• _Extrait de page_:
■ ■ ■ ■ ■

Dans une courte vidéo d’animation présentée dans le cadre des TED-ed, Alex Gendler montre la proximité et la relation ambivalente entre utopie et dystopie. Cette analyse interroge, car au delà de la mise en garde, il faut se demander sous quelles conditions il est possible de penser une société différente.

De tous temps, philosophes, écrivains et penseurs ont essayé d’imaginer ce que pourrait être une société parfaite. De Platon à Thomas More ils ont pensé les structures politiques et sociales pour que la vie dans la cité atteigne un équilibre avec le moins de défauts possible. L’objectif de ces essais est l’harmonie et la joie de tous les individus. Généralement les utopies sont construites par opposition à une société existante donnée dont elles font la critique : elles en révèlent les dysfonctionnements, les faiblesses et les injustices en vue de la faire évoluer.

■ ■ ■ ■ ■

• _Données recueillies_:
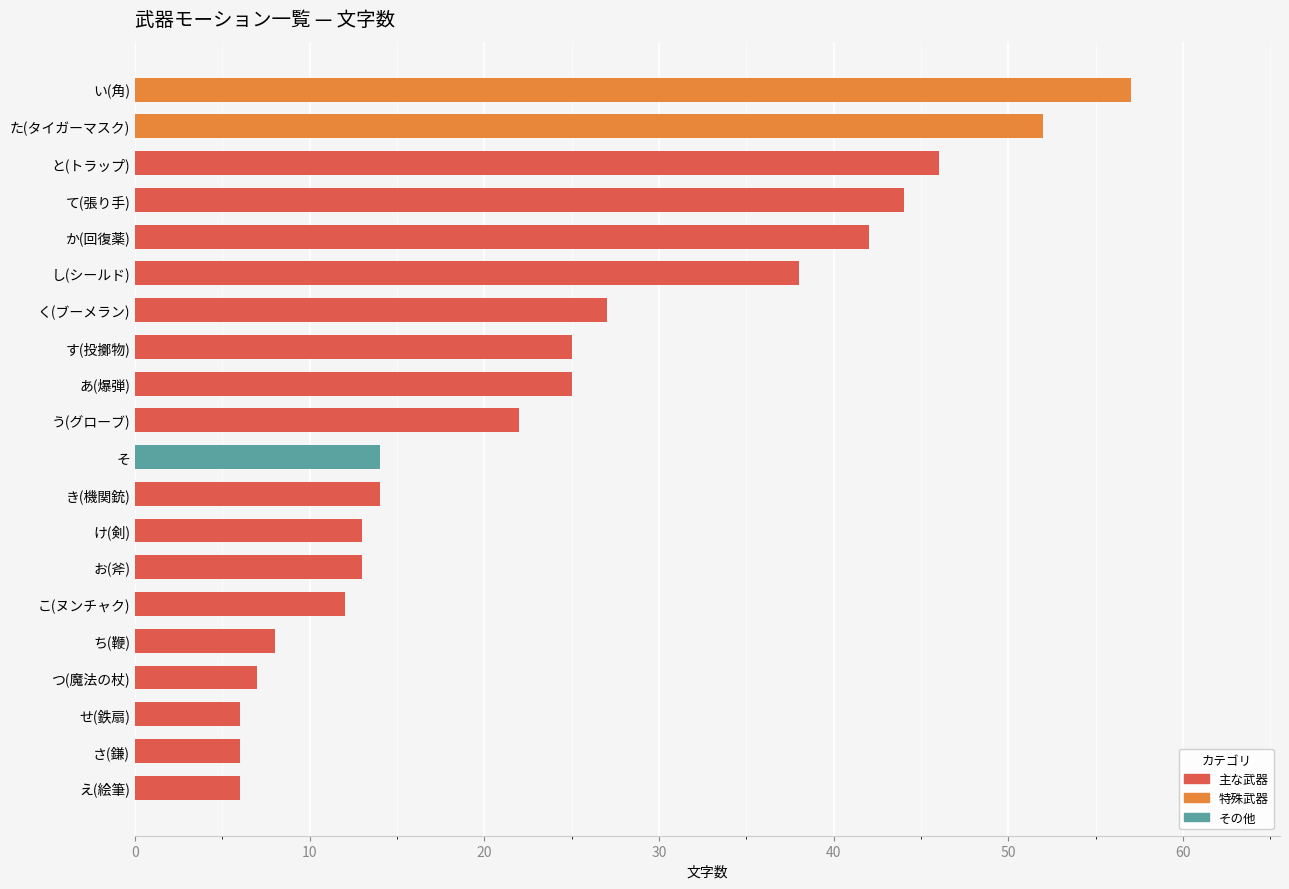

What is the average value?

24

■ ■ ■ ■ ■

• _Liste des consignes_:
1. Résumez en deux phrases l'extrait sur l'utopie.
2. Restituez à l'identique le passage de l'extrait sur l'utopie qui va de « Dans une courte » à « la faire évoluer. ».

• _Réponses par consigne_:
1. Une vidéo d'animation TED-ed d'Alex Gendler montre la proximité et la relation ambivalente entre utopie et dystopie, ce qui amène à se demander sous quelles conditions il est possible de penser une société différente. De Platon à Thomas More, des penseurs ont imaginé une société parfaite visant l'harmonie et la joie de tous, généralement construite par opposition à une société existante dont elle révèle les dysfonctionnements, les faiblesses et les injustices.

2.
Dans une courte vidéo d’animation présentée dans le cadre des TED-ed, Alex Gendler montre la proximité et la relation ambivalente entre utopie et dystopie. Cette analyse interroge, car au delà de la mise en garde, il faut se demander sous quelles conditions il est possible de penser une société différente.

De tous temps, philosophes, écrivains et penseurs ont essayé d’imaginer ce que pourrait être une société parfaite. De Platon à Thomas More ils ont pensé les structures politiques et sociales pour que la vie dans la cité atteigne un équilibre avec le moins de défauts possible. L’objectif de ces essais est l’harmonie et la joie de tous les individus. Généralement les utopies sont construites par opposition à une société existante donnée dont elles font la critique : elles en révèlent les dysfonctionnements, les faiblesses et les injustices en vue de la faire évoluer.